## BEGIN SELECTED EXCERPT
‘Dormant NATO’ Is the Best Hard Choice

Politics

That won’t stop those who believe in priorities from being dubbed “unpatriotic conservatives” anew.

Longtime readers of The American Conservative are no stranger to making common cause with people on the left when necessary. The effort to forestall decades of disaster in Iraq may have failed, but it was not TAC alone in that defeat; the magazine’s editors were dubbed “unpatriotic conservatives” not only because they were antiwar and David Frum loved the war, but explicitly because in seeking to avert a debacle they had made “common cause with the left-wing…movements.” So doing, it was suggested, and is still suggested, violated a friend–enemy distinction that placed them outside the political bounds of, if not the country, at least the conservative movement. The war party dismissed appeals to prudence and constraints, conflating resistance to the war with terrorist sympathies. 

Today, you can be a patriotic conservative and agree with Democrats, apparently, but only if it is about Trump—not about liberal overreach. The war party still resists the prudential recognition of limited resources, and its right wing will find such recognition all the more difficult when it entails agreement with members of the traditional left. But the national political distinction that matters in our moment is between those who put the interests of American citizens and their posterity first and those who don’t, often hiding behind gestures toward an abstract idea of America. This is a distinction that cuts across conventional affiliations, leaving both parties in upheaval, as the Democrats become the party most comfortable with liberal internationalism and the global financial elite. Everyone should be prepared, going forward, to find perhaps temporary allies of convenience to both his right and left. 

For those who seek to put America first, NATO reform presents a new risk of being associated with people neoconservatives will dismiss as leftists. So be it. A recent essay in Foreign Affairs by Max Bergmann, currently of the Center for Strategic and International Studies but formerly of the Center for American Progress, argues for a “more European NATO.” His call pairs nicely with what Sumantra Maitra, my colleague both here at TAC and at the Center for Renewing America, calls a “dormant NATO” strategy for the United States, something Bergmann acknowledges negatively, framing his case as a matter of insurance against such policies.
## END SELECTED EXCERPT
## BEGIN PROVIDED DATA
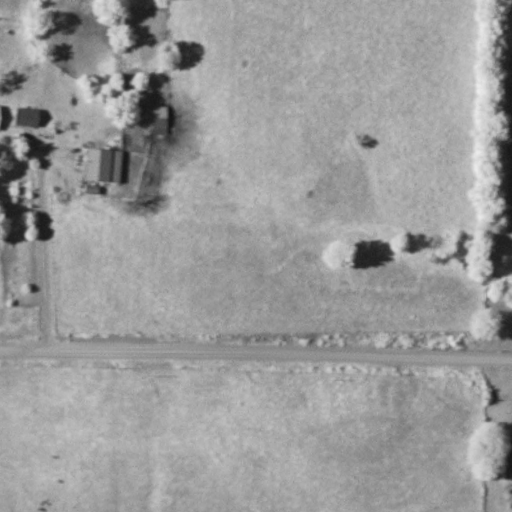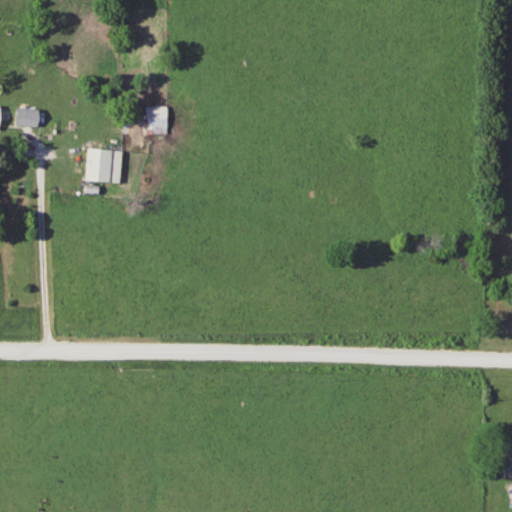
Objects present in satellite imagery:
## END PROVIDED DATA
**TASK INSTRUCTIONS:**
(A) Which people are named in the essay on a dormant NATO?
(B) Could you rewrite everything from "That won’t stop" down to "with terrorist sympathies." in the essay on a dormant NATO, putting "fiasco" in place of "debacle"?
You won't need the lines above.

**RESPONSE LIST:**
(A) David Frum, Trump, Max Bergmann, Sumantra Maitra

(B)
That won’t stop those who believe in priorities from being dubbed “unpatriotic conservatives” anew.

Longtime readers of The American Conservative are no stranger to making common cause with people on the left when necessary. The effort to forestall decades of disaster in Iraq may have failed, but it was not TAC alone in that defeat; the magazine’s editors were dubbed “unpatriotic conservatives” not only because they were antiwar and David Frum loved the war, but explicitly because in seeking to avert a fiasco they had made “common cause with the left-wing…movements.” So doing, it was suggested, and is still suggested, violated a friend–enemy distinction that placed them outside the political bounds of, if not the country, at least the conservative movement. The war party dismissed appeals to prudence and constraints, conflating resistance to the war with terrorist sympathies.